---- Fonte
(Stefano Rossi) – L’attacco senza pietà della giornalista Rula Jebreal alla Meloni è gravissimo.

Una donna, oramai adulta e matura, accusata per colpe di un padre che non ha mai visto e per giunta ripudiato. A tutti gli effetti un estraneo.

Eppure, avendo vinto, anzi, avendo stravinto le elezioni, prossima ad essere chiamata a formare il futuro governo, la giornalista chiaramente di sinistra, non trovando altri argomenti, ha pensato di gettare in pasto al pubblico le miserie e le colpe di un uomo in faccia alla Meloni che, ripeto, non ha nulla a che fare con quei fatti.
--------
---- Registrazioni
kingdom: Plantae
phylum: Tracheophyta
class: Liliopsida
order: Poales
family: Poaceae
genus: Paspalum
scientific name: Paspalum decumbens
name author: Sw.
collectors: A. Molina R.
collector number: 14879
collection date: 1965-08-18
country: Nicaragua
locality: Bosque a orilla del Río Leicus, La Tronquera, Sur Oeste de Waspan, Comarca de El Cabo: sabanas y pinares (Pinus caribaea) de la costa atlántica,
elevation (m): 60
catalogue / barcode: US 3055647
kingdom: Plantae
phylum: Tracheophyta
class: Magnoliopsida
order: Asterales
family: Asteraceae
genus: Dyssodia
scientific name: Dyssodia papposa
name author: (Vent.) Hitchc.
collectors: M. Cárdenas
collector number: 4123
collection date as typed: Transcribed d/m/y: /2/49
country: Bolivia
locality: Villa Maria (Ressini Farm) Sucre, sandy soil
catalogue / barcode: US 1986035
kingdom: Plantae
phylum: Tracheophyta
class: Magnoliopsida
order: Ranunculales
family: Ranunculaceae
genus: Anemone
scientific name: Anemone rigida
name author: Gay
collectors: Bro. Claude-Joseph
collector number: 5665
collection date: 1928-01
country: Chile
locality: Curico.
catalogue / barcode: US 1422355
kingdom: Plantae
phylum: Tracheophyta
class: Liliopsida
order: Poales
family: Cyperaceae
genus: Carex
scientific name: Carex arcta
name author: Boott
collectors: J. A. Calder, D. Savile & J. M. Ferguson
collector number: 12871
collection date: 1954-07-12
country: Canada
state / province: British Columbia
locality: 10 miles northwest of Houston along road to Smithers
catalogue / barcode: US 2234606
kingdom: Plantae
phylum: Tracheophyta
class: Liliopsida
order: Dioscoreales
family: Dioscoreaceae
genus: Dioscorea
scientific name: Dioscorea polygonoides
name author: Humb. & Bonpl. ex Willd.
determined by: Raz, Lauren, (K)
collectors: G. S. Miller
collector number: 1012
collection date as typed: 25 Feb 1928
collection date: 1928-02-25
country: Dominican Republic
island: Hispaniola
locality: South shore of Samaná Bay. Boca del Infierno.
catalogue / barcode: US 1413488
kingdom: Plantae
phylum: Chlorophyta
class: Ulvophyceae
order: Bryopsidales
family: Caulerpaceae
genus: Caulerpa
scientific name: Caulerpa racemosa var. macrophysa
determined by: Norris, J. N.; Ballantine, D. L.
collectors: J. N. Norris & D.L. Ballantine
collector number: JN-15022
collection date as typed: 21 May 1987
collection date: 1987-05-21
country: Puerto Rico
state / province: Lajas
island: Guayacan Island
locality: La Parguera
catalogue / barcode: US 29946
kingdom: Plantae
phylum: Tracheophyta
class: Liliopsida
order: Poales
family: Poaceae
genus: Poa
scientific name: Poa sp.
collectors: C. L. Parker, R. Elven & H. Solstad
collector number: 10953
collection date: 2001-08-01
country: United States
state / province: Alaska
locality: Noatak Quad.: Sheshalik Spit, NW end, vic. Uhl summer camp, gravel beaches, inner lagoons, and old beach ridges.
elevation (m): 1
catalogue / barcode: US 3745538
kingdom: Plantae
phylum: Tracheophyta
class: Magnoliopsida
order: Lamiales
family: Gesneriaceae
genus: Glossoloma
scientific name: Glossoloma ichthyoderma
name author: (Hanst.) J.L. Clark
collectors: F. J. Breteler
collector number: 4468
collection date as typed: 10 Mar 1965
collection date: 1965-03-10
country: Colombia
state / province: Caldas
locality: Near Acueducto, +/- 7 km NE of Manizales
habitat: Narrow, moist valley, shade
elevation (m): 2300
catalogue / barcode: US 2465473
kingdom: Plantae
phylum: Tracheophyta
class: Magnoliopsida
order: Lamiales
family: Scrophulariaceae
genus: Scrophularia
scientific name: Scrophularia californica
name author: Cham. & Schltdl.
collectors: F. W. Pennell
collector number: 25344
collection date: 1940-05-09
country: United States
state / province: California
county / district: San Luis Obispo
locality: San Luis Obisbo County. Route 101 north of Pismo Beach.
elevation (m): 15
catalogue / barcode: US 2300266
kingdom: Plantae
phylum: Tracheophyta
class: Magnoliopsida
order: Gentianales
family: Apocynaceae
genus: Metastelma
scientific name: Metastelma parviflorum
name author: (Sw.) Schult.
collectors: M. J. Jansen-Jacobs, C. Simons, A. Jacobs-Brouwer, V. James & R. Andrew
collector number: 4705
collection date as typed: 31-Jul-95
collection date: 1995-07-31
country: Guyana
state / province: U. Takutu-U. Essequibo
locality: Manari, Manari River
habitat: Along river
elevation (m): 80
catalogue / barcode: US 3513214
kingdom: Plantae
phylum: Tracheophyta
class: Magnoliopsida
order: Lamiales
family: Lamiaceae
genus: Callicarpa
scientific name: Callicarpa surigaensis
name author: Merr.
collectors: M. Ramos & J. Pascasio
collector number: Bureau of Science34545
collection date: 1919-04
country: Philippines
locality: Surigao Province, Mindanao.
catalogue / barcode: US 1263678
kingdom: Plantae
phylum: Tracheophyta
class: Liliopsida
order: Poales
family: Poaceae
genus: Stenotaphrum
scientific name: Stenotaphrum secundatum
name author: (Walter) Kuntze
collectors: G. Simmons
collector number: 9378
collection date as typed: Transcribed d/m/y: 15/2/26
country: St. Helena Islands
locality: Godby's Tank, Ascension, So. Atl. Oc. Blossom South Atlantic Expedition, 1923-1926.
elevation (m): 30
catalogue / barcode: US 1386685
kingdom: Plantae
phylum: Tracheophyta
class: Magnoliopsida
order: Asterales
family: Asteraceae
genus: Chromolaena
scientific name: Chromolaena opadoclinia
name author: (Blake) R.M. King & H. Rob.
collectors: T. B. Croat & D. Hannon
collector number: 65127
--------
** Richiesta **
Rispondi in base alla fonte:
1. Chi è l'autrice dell'attacco contro Meloni?
2. Che cosa si dice del rapporto tra Meloni e il padre?
3. Che esito hanno avuto per Meloni le elezioni?

** Risposta completa **
1. La giornalista Rula Jebreal.
2. Meloni non lo ha mai visto e lo ha ripudiato.
3. Le ha vinte, anzi stravinte.